Patrzyłem na niego i myślałem , że może jednak żartuje. A później poczułem gniew. Och ta dziewczyna nawet nie wie  z kim zadarła. Kazałem mu zaczekać i wróciłem do sklepu. Zobaczyłem ją przy jednym z regałów i podszedłem  do niej zdecydowanym krokiem. Gdy mnie ujrzałam widziałam zdziwienie w jej oczach, ale szybko zniknęło:

- Czyżbyś się już stęsknił AS , musisz pocz.....- nie dałem jej dokończyć i ją pocałowałem.

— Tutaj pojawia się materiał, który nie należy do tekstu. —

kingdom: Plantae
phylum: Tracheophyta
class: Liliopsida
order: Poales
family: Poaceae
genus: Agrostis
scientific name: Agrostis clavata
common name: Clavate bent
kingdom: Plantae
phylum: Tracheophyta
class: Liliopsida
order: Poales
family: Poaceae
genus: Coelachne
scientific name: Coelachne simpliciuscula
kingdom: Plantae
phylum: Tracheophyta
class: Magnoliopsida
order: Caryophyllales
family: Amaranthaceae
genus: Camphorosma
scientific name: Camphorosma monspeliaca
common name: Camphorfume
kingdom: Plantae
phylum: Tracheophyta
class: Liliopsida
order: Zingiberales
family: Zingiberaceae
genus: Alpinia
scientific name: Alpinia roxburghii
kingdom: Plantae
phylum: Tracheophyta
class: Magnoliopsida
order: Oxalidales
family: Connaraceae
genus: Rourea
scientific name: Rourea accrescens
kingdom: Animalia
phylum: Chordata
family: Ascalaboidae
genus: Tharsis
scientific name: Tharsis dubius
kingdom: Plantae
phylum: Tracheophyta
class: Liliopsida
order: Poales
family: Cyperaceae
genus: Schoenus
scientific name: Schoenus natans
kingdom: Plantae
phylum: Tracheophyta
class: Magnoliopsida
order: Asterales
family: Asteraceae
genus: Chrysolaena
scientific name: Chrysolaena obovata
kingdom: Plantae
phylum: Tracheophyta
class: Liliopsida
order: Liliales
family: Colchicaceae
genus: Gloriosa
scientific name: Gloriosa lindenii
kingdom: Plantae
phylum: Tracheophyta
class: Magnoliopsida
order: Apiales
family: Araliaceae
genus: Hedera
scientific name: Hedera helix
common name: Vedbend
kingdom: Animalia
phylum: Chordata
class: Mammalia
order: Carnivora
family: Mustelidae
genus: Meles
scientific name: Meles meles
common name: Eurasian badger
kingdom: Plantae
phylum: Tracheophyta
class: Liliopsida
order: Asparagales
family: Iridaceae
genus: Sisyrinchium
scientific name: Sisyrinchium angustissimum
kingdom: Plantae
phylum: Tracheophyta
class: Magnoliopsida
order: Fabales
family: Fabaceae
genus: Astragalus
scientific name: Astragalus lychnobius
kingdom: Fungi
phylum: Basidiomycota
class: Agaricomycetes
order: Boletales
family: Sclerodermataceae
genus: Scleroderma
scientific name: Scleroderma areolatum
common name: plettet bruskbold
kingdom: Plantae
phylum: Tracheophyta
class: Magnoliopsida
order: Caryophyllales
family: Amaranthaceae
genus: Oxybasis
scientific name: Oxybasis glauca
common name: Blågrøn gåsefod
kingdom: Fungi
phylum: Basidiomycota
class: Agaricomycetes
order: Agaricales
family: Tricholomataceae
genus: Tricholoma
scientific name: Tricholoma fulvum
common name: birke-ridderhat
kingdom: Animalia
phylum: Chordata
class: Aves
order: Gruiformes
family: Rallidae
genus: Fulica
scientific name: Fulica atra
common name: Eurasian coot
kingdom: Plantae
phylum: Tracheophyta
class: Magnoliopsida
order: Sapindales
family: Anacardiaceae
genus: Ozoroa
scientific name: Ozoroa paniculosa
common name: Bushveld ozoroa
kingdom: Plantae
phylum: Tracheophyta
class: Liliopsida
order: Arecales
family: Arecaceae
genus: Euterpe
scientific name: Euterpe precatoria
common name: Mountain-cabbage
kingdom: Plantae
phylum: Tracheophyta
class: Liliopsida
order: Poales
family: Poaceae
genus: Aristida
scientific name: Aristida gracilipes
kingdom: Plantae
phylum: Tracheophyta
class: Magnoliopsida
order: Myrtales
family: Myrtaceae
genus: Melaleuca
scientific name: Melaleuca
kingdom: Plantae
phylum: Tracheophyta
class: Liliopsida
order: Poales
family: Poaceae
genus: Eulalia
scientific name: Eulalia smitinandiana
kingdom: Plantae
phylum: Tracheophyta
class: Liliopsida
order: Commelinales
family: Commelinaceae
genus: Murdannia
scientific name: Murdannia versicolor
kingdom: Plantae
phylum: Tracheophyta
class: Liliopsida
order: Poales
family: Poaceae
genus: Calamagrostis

Najpierw zesztywniała, a po chwili zaczęła się szarpać. Przytrzymałem ją mocniej przy sobie, aby mi się nie wyrwała.  Nie sądziłem ,że ma takie cudowne usta, słodkie i namiętne. Gdy się odsunąłem i spojrzałem jej w oczy widziałem, że ledwo dochodzi do siebie. Po chwili  chciała wymierzyć mi policzek, ale spodziewałem się tego. Przytrzymałem jej nadgarstek i wyszeptałem jej do ucha:

- Już wiem co oznacza ten skrót skarbie i nawet nie wiesz jak wielkim jestem ASEM, ale się o tym przekonasz. Wkrótce. -piorunowała mnie wzrokiem, ale tym razem to ja wygrałem bitwę.

 Puściłem ją i szybko wyszedłem ze sklepu, słysząc jak mnie przeklina. Tym razem to ja wyprowadziłem ją z równowagi i nie miałam szans, aby zareagować. Wsiadłem do samochodu Tomasa z uśmiechem na twarzy.